Dataset entries
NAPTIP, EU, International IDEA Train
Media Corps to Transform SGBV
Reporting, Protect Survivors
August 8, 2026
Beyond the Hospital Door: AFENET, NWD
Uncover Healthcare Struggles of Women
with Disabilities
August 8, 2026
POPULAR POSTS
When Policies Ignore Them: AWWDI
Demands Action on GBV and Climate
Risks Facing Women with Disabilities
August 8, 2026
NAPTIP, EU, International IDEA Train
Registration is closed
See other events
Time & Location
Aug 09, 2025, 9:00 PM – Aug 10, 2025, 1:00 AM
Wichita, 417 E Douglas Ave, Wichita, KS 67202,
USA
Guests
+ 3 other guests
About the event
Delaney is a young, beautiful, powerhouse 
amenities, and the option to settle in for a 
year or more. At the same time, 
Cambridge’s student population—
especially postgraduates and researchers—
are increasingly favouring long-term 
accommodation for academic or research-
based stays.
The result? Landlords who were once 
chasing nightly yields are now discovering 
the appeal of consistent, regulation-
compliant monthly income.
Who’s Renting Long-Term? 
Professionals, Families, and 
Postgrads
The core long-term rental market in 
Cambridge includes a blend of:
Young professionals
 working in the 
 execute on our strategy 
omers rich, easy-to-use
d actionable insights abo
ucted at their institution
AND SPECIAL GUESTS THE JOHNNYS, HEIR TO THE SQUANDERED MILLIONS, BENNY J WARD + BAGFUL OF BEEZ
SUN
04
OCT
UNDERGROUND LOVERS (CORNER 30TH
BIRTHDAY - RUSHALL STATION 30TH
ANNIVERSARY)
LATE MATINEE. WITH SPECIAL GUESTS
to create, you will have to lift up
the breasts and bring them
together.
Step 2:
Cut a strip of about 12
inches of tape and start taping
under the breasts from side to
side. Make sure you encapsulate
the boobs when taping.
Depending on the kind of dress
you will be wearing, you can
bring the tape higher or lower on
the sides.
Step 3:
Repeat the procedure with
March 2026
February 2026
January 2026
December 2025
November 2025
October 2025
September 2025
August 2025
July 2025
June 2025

== ASSIGNMENT ==
Render every line above as a JSON array of strings, one string per line, omitting blank lines.

== OUTPUT BELOW ==
[
  "NAPTIP, EU, International IDEA Train",
  "Media Corps to Transform SGBV",
  "Reporting, Protect Survivors",
  "August 8, 2026",
  "Beyond the Hospital Door: AFENET, NWD",
  "Uncover Healthcare Struggles of Women",
  "with Disabilities",
  "August 8, 2026",
  "POPULAR POSTS",
  "When Policies Ignore Them: AWWDI",
  "Demands Action on GBV and Climate",
  "Risks Facing Women with Disabilities",
  "August 8, 2026",
  "NAPTIP, EU, International IDEA Train",
  "Registration is closed",
  "See other events",
  "Time & Location",
  "Aug 09, 2025, 9:00 PM – Aug 10, 2025, 1:00 AM",
  "Wichita, 417 E Douglas Ave, Wichita, KS 67202,",
  "USA",
  "Guests",
  "+ 3 other guests",
  "About the event",
  "Delaney is a young, beautiful, powerhouse ",
  "amenities, and the option to settle in for a ",
  "year or more. At the same time, ",
  "Cambridge’s student population—",
  "especially postgraduates and researchers—",
  "are increasingly favouring long-term ",
  "accommodation for academic or research-",
  "based stays.",
  "The result? Landlords who were once ",
  "chasing nightly yields are now discovering ",
  "the appeal of consistent, regulation-",
  "compliant monthly income.",
  "Who’s Renting Long-Term? ",
  "Professionals, Families, and ",
  "Postgrads",
  "The core long-term rental market in ",
  "Cambridge includes a blend of:",
  "Young professionals",
  " working in the ",
  " execute on our strategy ",
  "omers rich, easy-to-use",
  "d actionable insights abo",
  "ucted at their institution",
  "AND SPECIAL GUESTS THE JOHNNYS, HEIR TO THE SQUANDERED MILLIONS, BENNY J WARD + BAGFUL OF BEEZ",
  "SUN",
  "04",
  "OCT",
  "UNDERGROUND LOVERS (CORNER 30TH",
  "BIRTHDAY - RUSHALL STATION 30TH",
  "ANNIVERSARY)",
  "LATE MATINEE. WITH SPECIAL GUESTS",
  "to create, you will have to lift up",
  "the breasts and bring them",
  "together.",
  "Step 2:",
  "Cut a strip of about 12",
  "inches of tape and start taping",
  "under the breasts from side to",
  "side. Make sure you encapsulate",
  "the boobs when taping.",
  "Depending on the kind of dress",
  "you will be wearing, you can",
  "bring the tape higher or lower on",
  "the sides.",
  "Step 3:",
  "Repeat the procedure with",
  "March 2026",
  "February 2026",
  "January 2026",
  "December 2025",
  "November 2025",
  "October 2025",
  "September 2025",
  "August 2025",
  "July 2025",
  "June 2025"
]